Sidney Lanier

1842—1881
Black and white illustration of poet Sydney Lanier.
Courtesy of the Library of Congress, Washington, D.C.

Sidney Lanier was born in Macon, Georgia. The son of a lawyer, Lanier was raised in the traditions of the Old South. He read widely in his father’s library before entering Oglethorpe College, where he began to seriously study both music (he was an amateur flautist) and poetry. In 1860, Lanier joined the Confederate Army. He served with the Macon Volunteers until he was captured and imprisoned by the Union Army. While being held in prison, Lanier contracted tuberculosis. The disease eventually killed him at age 39.

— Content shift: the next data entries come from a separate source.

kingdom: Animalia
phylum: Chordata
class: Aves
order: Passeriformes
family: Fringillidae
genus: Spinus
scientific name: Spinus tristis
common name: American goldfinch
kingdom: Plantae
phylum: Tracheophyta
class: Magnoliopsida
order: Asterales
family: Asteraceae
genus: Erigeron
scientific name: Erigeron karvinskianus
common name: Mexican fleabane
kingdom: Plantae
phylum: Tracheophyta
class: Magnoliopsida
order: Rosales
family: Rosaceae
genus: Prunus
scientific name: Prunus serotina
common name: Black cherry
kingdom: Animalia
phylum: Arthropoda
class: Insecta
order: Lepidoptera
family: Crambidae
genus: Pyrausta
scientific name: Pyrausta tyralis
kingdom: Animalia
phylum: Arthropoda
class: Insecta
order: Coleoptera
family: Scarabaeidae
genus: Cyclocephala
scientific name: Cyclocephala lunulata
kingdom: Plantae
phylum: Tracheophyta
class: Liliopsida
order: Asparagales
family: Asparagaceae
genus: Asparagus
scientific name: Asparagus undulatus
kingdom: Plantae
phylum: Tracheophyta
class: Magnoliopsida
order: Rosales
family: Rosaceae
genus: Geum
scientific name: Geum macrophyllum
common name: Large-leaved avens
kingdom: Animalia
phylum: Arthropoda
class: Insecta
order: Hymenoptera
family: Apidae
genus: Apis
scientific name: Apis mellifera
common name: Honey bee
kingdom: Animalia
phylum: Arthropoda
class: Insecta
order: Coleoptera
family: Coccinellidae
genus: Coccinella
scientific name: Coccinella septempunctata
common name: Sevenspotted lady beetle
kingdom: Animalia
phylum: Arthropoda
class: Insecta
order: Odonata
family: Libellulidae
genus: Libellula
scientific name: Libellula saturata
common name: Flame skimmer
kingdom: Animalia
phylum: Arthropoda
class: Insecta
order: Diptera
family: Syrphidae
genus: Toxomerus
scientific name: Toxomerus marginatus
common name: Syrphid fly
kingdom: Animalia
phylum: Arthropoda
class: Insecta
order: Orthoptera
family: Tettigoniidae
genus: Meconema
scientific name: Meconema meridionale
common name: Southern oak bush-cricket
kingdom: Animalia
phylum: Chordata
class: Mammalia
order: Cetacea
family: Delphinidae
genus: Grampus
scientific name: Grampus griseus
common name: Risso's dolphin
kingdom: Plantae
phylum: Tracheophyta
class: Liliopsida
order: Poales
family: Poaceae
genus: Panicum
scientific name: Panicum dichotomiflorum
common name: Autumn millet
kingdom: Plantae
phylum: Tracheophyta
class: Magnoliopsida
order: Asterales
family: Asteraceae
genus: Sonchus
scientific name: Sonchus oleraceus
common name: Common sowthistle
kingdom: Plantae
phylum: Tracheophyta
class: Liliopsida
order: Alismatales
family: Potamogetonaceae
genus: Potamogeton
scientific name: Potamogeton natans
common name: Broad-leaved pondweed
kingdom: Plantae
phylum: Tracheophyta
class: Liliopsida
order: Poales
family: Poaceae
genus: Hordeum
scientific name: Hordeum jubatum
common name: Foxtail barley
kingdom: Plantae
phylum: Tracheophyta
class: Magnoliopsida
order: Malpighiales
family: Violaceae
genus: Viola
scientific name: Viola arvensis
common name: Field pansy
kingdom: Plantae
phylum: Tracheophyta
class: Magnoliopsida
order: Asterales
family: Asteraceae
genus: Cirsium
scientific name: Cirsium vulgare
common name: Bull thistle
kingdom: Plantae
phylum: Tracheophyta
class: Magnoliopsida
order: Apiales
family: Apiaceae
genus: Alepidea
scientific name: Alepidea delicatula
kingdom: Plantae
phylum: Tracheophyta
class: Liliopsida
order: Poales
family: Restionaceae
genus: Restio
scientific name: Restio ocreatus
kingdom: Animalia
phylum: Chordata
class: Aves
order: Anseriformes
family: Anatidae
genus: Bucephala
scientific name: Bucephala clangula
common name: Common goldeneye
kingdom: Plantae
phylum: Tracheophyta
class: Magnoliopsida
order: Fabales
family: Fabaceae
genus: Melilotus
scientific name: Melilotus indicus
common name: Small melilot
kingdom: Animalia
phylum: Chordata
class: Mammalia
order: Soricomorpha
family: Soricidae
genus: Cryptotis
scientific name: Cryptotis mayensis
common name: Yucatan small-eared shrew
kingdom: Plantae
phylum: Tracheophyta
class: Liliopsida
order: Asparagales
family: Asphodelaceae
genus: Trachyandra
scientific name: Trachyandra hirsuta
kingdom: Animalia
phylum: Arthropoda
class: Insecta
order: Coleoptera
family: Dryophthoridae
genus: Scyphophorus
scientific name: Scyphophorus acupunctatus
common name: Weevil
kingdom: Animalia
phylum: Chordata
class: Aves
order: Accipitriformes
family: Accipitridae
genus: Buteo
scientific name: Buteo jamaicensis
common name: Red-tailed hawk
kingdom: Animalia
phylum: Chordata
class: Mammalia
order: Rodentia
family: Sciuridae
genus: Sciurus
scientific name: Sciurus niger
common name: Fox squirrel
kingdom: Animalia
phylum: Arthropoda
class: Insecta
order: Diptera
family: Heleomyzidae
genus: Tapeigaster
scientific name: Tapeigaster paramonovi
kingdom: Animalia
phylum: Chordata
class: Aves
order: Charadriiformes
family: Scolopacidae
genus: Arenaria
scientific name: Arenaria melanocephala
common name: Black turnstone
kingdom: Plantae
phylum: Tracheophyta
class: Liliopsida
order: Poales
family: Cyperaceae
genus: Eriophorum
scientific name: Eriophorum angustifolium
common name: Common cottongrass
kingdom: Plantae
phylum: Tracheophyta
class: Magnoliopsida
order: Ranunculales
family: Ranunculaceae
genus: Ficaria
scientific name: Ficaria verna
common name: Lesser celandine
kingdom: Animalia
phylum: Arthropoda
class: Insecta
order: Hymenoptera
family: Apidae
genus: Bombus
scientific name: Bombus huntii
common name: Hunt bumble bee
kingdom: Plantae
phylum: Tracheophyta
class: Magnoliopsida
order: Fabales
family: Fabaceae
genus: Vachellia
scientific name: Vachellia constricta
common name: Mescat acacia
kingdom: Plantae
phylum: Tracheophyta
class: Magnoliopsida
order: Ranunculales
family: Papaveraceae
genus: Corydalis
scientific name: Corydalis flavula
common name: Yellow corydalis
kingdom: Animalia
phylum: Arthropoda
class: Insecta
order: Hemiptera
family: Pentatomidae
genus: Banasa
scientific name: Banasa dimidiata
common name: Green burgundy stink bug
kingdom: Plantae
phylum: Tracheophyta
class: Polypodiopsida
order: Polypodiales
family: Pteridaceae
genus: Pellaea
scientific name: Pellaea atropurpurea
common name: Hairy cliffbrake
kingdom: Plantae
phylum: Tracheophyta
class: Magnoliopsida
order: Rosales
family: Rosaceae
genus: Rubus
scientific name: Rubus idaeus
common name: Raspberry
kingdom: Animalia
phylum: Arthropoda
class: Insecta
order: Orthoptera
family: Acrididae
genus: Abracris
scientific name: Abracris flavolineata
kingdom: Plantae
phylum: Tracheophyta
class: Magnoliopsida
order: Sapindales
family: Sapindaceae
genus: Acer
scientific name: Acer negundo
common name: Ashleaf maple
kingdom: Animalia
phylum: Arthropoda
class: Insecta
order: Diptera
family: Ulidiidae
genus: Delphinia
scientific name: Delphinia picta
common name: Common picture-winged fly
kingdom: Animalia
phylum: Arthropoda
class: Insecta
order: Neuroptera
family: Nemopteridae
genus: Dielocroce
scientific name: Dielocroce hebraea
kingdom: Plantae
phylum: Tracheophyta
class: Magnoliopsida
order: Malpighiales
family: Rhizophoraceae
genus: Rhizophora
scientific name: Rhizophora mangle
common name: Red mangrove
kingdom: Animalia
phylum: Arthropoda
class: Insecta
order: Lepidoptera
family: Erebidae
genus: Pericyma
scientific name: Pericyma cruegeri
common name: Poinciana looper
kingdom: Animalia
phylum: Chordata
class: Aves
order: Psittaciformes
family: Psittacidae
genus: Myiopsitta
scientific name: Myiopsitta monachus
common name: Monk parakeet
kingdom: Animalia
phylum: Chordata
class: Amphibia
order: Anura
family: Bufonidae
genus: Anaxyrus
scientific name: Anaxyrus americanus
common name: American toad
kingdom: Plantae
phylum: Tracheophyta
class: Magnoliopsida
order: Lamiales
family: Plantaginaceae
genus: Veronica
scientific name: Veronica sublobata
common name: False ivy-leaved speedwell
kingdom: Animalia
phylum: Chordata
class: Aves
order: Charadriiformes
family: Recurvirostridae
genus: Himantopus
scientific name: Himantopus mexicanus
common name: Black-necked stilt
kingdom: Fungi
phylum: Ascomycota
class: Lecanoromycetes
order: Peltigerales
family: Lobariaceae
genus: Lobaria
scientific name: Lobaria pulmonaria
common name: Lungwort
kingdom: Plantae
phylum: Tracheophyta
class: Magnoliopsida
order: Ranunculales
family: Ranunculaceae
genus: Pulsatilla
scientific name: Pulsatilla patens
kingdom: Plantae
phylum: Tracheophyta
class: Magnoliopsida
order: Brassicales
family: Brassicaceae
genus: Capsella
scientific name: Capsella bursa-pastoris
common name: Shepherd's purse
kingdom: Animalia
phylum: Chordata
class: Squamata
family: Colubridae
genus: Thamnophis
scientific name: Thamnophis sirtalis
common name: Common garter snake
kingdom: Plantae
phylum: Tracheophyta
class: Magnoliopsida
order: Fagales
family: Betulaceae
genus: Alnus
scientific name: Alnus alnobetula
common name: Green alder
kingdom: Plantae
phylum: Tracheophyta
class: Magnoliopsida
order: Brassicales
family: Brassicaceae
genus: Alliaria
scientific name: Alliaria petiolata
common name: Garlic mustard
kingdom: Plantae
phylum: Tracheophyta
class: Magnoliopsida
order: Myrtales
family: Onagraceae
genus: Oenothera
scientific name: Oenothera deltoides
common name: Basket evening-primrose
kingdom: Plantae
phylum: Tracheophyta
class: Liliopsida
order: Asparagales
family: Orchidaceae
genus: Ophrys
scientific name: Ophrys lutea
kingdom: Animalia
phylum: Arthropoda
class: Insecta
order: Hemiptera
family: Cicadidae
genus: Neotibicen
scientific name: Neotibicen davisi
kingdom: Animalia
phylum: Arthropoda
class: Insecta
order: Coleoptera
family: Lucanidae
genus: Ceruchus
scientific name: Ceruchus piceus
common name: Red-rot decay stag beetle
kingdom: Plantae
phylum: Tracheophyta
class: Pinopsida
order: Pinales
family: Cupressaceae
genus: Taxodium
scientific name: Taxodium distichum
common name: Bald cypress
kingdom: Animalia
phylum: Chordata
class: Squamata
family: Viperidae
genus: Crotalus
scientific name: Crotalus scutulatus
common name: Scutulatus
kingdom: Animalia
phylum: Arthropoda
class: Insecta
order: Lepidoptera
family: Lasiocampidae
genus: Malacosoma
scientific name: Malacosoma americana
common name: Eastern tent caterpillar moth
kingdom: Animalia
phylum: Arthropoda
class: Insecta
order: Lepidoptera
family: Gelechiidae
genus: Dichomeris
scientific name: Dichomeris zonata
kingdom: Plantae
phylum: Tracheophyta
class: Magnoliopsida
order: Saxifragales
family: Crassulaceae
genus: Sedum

During his lifetime, Lanier published a novel about his war experiences, Tiger Lilies (1867), as well as a collection of poems, a series of adventure stories for children, and a work of criticism. His Poems (1877) brought him renown and led to his appointment as lecturer at Johns Hopkins University in 1879. Lanier’s idiosyncratic theories of prosody, laid out in The Science of English Verse (1880), held that poetry and music shared the same underlying structure. While at Hopkins, Lanier also publicly lectured on Shakespeare and the development of the novel. These lectures were gathered in the posthumous publications The English Novel and the Principle of Its Development (1883; revised 1897) and Shakespeare and His Forerunners (1902). Lanier’s wife, Mary Day, edited the collected volume of his poetry, Poems of Sidney Lanier (1884; revised and enlarged 1891, 1916).